*TASK REQUIREMENTS*
Nothing in the data may be omitted; output it all verbatim.

[Opening INFORMATION SHOWN section]

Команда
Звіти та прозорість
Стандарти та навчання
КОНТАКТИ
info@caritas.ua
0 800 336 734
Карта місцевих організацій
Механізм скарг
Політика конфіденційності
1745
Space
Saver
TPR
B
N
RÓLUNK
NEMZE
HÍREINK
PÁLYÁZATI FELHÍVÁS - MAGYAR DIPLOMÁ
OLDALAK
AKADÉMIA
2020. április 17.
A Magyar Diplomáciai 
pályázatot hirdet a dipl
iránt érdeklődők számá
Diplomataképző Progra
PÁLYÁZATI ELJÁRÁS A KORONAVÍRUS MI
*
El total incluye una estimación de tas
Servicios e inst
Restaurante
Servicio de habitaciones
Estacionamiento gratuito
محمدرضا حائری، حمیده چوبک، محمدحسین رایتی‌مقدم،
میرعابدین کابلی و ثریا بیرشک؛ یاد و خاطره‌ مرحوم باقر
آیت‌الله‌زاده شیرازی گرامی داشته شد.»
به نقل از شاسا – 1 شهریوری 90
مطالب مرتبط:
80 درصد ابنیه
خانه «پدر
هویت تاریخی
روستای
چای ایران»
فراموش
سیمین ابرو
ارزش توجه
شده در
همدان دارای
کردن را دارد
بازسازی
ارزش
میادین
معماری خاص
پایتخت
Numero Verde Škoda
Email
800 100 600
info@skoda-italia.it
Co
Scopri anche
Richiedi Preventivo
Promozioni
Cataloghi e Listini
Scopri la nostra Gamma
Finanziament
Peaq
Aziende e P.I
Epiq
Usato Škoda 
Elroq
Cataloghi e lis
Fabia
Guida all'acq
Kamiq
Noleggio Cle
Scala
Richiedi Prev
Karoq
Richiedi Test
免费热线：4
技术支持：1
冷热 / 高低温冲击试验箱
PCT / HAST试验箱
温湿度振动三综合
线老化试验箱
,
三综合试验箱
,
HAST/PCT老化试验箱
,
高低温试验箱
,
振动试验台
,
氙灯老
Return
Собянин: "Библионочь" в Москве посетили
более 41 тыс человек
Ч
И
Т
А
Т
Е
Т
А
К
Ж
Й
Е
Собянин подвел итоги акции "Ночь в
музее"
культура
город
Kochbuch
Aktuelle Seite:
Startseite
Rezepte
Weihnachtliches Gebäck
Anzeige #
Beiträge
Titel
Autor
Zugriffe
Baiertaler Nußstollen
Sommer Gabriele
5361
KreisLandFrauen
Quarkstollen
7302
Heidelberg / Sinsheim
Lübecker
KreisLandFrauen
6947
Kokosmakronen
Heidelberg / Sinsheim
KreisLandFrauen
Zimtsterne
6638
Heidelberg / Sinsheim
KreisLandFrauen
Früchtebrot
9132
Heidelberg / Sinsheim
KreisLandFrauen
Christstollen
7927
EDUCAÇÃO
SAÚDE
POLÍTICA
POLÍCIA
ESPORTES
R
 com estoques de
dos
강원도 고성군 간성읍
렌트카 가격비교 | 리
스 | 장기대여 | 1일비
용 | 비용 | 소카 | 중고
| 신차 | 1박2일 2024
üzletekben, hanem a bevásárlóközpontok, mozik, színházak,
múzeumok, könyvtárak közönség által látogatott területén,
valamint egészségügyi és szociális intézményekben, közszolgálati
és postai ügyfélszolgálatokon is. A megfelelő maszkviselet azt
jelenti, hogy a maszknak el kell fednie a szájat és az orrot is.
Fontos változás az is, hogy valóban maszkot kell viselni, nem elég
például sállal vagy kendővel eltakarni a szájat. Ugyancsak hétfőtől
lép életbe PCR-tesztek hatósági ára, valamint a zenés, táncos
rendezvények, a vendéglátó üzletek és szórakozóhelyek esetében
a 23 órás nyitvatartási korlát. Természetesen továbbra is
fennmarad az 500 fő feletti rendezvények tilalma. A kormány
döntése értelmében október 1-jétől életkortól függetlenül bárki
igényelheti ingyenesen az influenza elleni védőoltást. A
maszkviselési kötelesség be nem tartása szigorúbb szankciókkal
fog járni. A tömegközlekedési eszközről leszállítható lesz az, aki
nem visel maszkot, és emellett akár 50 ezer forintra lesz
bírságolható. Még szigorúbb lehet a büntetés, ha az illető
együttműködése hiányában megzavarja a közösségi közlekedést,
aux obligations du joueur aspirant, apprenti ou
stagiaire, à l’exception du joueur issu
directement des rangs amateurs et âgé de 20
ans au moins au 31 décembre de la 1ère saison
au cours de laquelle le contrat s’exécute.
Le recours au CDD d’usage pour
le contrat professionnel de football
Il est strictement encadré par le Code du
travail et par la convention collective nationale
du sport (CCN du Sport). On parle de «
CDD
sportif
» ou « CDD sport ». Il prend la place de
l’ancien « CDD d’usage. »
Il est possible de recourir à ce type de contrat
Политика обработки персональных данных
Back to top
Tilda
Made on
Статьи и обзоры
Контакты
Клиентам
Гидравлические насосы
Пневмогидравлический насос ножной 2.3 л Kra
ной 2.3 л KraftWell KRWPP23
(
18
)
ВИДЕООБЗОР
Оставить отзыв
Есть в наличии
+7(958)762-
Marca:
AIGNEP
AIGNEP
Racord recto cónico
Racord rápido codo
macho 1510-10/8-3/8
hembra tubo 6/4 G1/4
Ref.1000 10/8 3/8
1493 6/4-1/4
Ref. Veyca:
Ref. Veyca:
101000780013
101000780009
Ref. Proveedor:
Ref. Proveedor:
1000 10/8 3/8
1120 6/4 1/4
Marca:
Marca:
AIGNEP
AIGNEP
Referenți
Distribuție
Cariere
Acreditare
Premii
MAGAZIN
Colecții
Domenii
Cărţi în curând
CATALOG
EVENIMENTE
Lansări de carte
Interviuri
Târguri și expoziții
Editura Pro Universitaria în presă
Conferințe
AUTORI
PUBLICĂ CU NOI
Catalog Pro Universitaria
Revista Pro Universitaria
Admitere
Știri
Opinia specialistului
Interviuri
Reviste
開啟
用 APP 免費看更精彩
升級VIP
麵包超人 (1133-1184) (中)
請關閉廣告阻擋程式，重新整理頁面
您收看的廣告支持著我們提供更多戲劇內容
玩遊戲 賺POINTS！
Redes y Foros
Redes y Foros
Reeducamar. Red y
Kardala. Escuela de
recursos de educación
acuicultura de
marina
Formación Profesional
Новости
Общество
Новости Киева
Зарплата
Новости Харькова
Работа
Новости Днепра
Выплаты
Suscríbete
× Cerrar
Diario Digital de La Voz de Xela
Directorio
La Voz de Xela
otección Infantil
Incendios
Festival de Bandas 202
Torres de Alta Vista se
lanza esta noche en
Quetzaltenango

[Closing INFORMATION SHOWN section]

*SOLUTION TO THE PROBLEM*
Команда
Звіти та прозорість
Стандарти та навчання
КОНТАКТИ
info@caritas.ua
0 800 336 734
Карта місцевих організацій
Механізм скарг
Політика конфіденційності
1745
Space
Saver
TPR
B
N
RÓLUNK
NEMZE
HÍREINK
PÁLYÁZATI FELHÍVÁS - MAGYAR DIPLOMÁ
OLDALAK
AKADÉMIA
2020. április 17.
A Magyar Diplomáciai 
pályázatot hirdet a dipl
iránt érdeklődők számá
Diplomataképző Progra
PÁLYÁZATI ELJÁRÁS A KORONAVÍRUS MI
*
El total incluye una estimación de tas
Servicios e inst
Restaurante
Servicio de habitaciones
Estacionamiento gratuito
محمدرضا حائری، حمیده چوبک، محمدحسین رایتی‌مقدم،
میرعابدین کابلی و ثریا بیرشک؛ یاد و خاطره‌ مرحوم باقر
آیت‌الله‌زاده شیرازی گرامی داشته شد.»
به نقل از شاسا – 1 شهریوری 90
مطالب مرتبط:
80 درصد ابنیه
خانه «پدر
هویت تاریخی
روستای
چای ایران»
فراموش
سیمین ابرو
ارزش توجه
شده در
همدان دارای
کردن را دارد
بازسازی
ارزش
میادین
معماری خاص
پایتخت
Numero Verde Škoda
Email
800 100 600
info@skoda-italia.it
Co
Scopri anche
Richiedi Preventivo
Promozioni
Cataloghi e Listini
Scopri la nostra Gamma
Finanziament
Peaq
Aziende e P.I
Epiq
Usato Škoda 
Elroq
Cataloghi e lis
Fabia
Guida all'acq
Kamiq
Noleggio Cle
Scala
Richiedi Prev
Karoq
Richiedi Test
免费热线：4
技术支持：1
冷热 / 高低温冲击试验箱
PCT / HAST试验箱
温湿度振动三综合
线老化试验箱
,
三综合试验箱
,
HAST/PCT老化试验箱
,
高低温试验箱
,
振动试验台
,
氙灯老
Return
Собянин: "Библионочь" в Москве посетили
более 41 тыс человек
Ч
И
Т
А
Т
Е
Т
А
К
Ж
Й
Е
Собянин подвел итоги акции "Ночь в
музее"
культура
город
Kochbuch
Aktuelle Seite:
Startseite
Rezepte
Weihnachtliches Gebäck
Anzeige #
Beiträge
Titel
Autor
Zugriffe
Baiertaler Nußstollen
Sommer Gabriele
5361
KreisLandFrauen
Quarkstollen
7302
Heidelberg / Sinsheim
Lübecker
KreisLandFrauen
6947
Kokosmakronen
Heidelberg / Sinsheim
KreisLandFrauen
Zimtsterne
6638
Heidelberg / Sinsheim
KreisLandFrauen
Früchtebrot
9132
Heidelberg / Sinsheim
KreisLandFrauen
Christstollen
7927
EDUCAÇÃO
SAÚDE
POLÍTICA
POLÍCIA
ESPORTES
R
 com estoques de
dos
강원도 고성군 간성읍
렌트카 가격비교 | 리
스 | 장기대여 | 1일비
용 | 비용 | 소카 | 중고
| 신차 | 1박2일 2024
üzletekben, hanem a bevásárlóközpontok, mozik, színházak,
múzeumok, könyvtárak közönség által látogatott területén,
valamint egészségügyi és szociális intézményekben, közszolgálati
és postai ügyfélszolgálatokon is. A megfelelő maszkviselet azt
jelenti, hogy a maszknak el kell fednie a szájat és az orrot is.
Fontos változás az is, hogy valóban maszkot kell viselni, nem elég
például sállal vagy kendővel eltakarni a szájat. Ugyancsak hétfőtől
lép életbe PCR-tesztek hatósági ára, valamint a zenés, táncos
rendezvények, a vendéglátó üzletek és szórakozóhelyek esetében
a 23 órás nyitvatartási korlát. Természetesen továbbra is
fennmarad az 500 fő feletti rendezvények tilalma. A kormány
döntése értelmében október 1-jétől életkortól függetlenül bárki
igényelheti ingyenesen az influenza elleni védőoltást. A
maszkviselési kötelesség be nem tartása szigorúbb szankciókkal
fog járni. A tömegközlekedési eszközről leszállítható lesz az, aki
nem visel maszkot, és emellett akár 50 ezer forintra lesz
bírságolható. Még szigorúbb lehet a büntetés, ha az illető
együttműködése hiányában megzavarja a közösségi közlekedést,
aux obligations du joueur aspirant, apprenti ou
stagiaire, à l’exception du joueur issu
directement des rangs amateurs et âgé de 20
ans au moins au 31 décembre de la 1ère saison
au cours de laquelle le contrat s’exécute.
Le recours au CDD d’usage pour
le contrat professionnel de football
Il est strictement encadré par le Code du
travail et par la convention collective nationale
du sport (CCN du Sport). On parle de «
CDD
sportif
» ou « CDD sport ». Il prend la place de
l’ancien « CDD d’usage. »
Il est possible de recourir à ce type de contrat
Политика обработки персональных данных
Back to top
Tilda
Made on
Статьи и обзоры
Контакты
Клиентам
Гидравлические насосы
Пневмогидравлический насос ножной 2.3 л Kra
ной 2.3 л KraftWell KRWPP23
(
18
)
ВИДЕООБЗОР
Оставить отзыв
Есть в наличии
+7(958)762-
Marca:
AIGNEP
AIGNEP
Racord recto cónico
Racord rápido codo
macho 1510-10/8-3/8
hembra tubo 6/4 G1/4
Ref.1000 10/8 3/8
1493 6/4-1/4
Ref. Veyca:
Ref. Veyca:
101000780013
101000780009
Ref. Proveedor:
Ref. Proveedor:
1000 10/8 3/8
1120 6/4 1/4
Marca:
Marca:
AIGNEP
AIGNEP
Referenți
Distribuție
Cariere
Acreditare
Premii
MAGAZIN
Colecții
Domenii
Cărţi în curând
CATALOG
EVENIMENTE
Lansări de carte
Interviuri
Târguri și expoziții
Editura Pro Universitaria în presă
Conferințe
AUTORI
PUBLICĂ CU NOI
Catalog Pro Universitaria
Revista Pro Universitaria
Admitere
Știri
Opinia specialistului
Interviuri
Reviste
開啟
用 APP 免費看更精彩
升級VIP
麵包超人 (1133-1184) (中)
請關閉廣告阻擋程式，重新整理頁面
您收看的廣告支持著我們提供更多戲劇內容
玩遊戲 賺POINTS！
Redes y Foros
Redes y Foros
Reeducamar. Red y
Kardala. Escuela de
recursos de educación
acuicultura de
marina
Formación Profesional
Новости
Общество
Новости Киева
Зарплата
Новости Харькова
Работа
Новости Днепра
Выплаты
Suscríbete
× Cerrar
Diario Digital de La Voz de Xela
Directorio
La Voz de Xela
otección Infantil
Incendios
Festival de Bandas 202
Torres de Alta Vista se
lanza esta noche en
Quetzaltenango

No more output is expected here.